The research, by Natixis Global Asset Management, surveyed 642 investors, including public and corporate pension funds, sovereign wealth funds and insurers, in 27 countries.

It was intended to ascertain what investors felt their long-term prospects where and what they believe the risks to be.

Results of the survey showed that while investors are confident in their ability to meet their long-term objectives, they face short-term performance pressure that is likely to lead to reducing risks in their portfolio next year.

"Institutional investors have an enormous fiduciary responsibility to fund current goals and meet future obligations," said John Hailer, president and chief executive officer for Natixis Global Asset Management in the Americas and Asia.

"The current market environment makes it difficult for institutions to earn the returns that are necessary to fulfill both short-term and future responsibilities but building a durable portfolio with the proper risk management strategies can help investors strike a balance between pursuing long-term growth and minimizing losses from volatility."

Confidence in meeting long-term liabilities was high with 87 per cent of respondents saying they expect to meet them, although more than half of respondents believe that most other organisations will fail to do so.

80 per cent of institutions said it is challenging to generate stable returns, while 68 per cent expect it will be difficult to manage liabilities linked to increased longevity, the survey found.

The top four potential threats to investment performance in the next year are geopolitical events (named by 17% of institutional investors), European economic problems (13%), slower growth in China (12%) and rising interest rates (11%).

As they look ahead, institutional investors are wary that higher interest rates will contribute to choppy markets. Two-thirds of investors (67%) expect difficulties over the next three years linked to rising interest rates and 81 percent say it will be tough to manage volatility in that time.

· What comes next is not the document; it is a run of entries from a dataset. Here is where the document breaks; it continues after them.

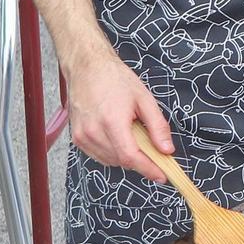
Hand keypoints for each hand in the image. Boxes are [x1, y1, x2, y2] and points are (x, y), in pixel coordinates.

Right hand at [66, 53, 173, 180]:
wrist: (87, 68)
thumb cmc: (115, 79)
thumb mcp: (144, 99)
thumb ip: (157, 127)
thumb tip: (167, 150)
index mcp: (112, 122)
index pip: (131, 157)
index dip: (148, 170)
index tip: (162, 176)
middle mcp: (93, 133)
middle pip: (122, 161)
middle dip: (141, 161)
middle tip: (155, 151)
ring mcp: (82, 137)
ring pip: (110, 161)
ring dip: (127, 157)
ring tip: (133, 135)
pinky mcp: (77, 138)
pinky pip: (99, 155)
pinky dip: (113, 153)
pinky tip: (119, 137)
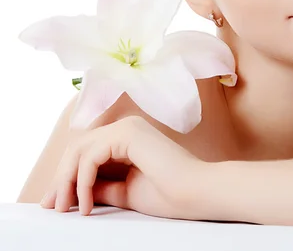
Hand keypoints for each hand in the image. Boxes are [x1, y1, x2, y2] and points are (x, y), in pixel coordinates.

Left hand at [40, 116, 202, 217]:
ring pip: (79, 149)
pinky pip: (90, 155)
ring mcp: (128, 127)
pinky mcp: (128, 133)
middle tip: (53, 207)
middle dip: (61, 179)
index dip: (66, 178)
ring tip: (66, 208)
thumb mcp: (124, 192)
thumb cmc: (170, 194)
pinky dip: (81, 180)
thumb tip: (71, 190)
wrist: (196, 192)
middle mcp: (126, 127)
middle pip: (78, 148)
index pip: (86, 153)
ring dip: (67, 180)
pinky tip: (86, 202)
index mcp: (129, 138)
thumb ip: (100, 187)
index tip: (57, 205)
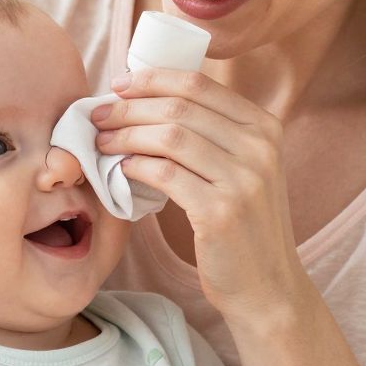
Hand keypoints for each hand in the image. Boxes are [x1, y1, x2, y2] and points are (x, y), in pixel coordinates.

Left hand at [91, 66, 299, 319]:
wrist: (266, 286)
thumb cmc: (243, 226)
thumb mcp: (243, 169)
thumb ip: (213, 134)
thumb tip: (149, 99)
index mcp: (265, 127)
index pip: (199, 83)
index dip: (151, 79)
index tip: (119, 85)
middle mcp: (259, 148)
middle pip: (179, 108)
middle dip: (129, 107)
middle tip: (98, 116)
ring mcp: (244, 180)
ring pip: (169, 137)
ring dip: (126, 135)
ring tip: (102, 142)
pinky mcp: (221, 212)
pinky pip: (165, 175)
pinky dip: (135, 167)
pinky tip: (121, 170)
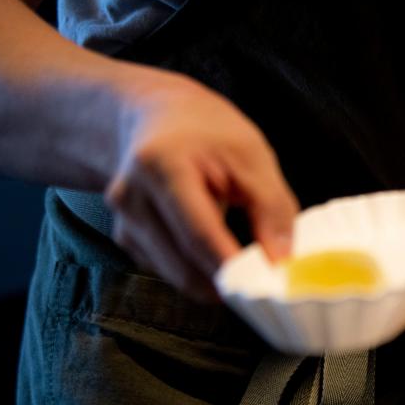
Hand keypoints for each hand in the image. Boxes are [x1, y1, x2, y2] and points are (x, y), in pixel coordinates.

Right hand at [105, 76, 298, 299]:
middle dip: (226, 281)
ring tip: (244, 264)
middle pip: (183, 261)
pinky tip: (214, 251)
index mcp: (161, 165)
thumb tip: (281, 261)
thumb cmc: (208, 132)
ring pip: (175, 274)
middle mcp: (131, 196)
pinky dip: (196, 271)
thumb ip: (271, 210)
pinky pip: (168, 270)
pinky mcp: (127, 237)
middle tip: (264, 287)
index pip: (198, 232)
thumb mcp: (252, 157)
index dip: (231, 267)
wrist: (157, 117)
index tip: (263, 286)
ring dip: (213, 280)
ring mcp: (124, 220)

According to the survey, as rates rise, institutional investors will adjust their bond portfolios and allocations. Sixty-one percent would move from long- to shorter-duration bonds, while others plan to reduce exposure to fixed-income (46%). More than a third (36%) would increase their use of alternative strategies.

"Institutions want to avoid being upended by a big swing in the markets and will position their portfolios accordingly," Hailer said.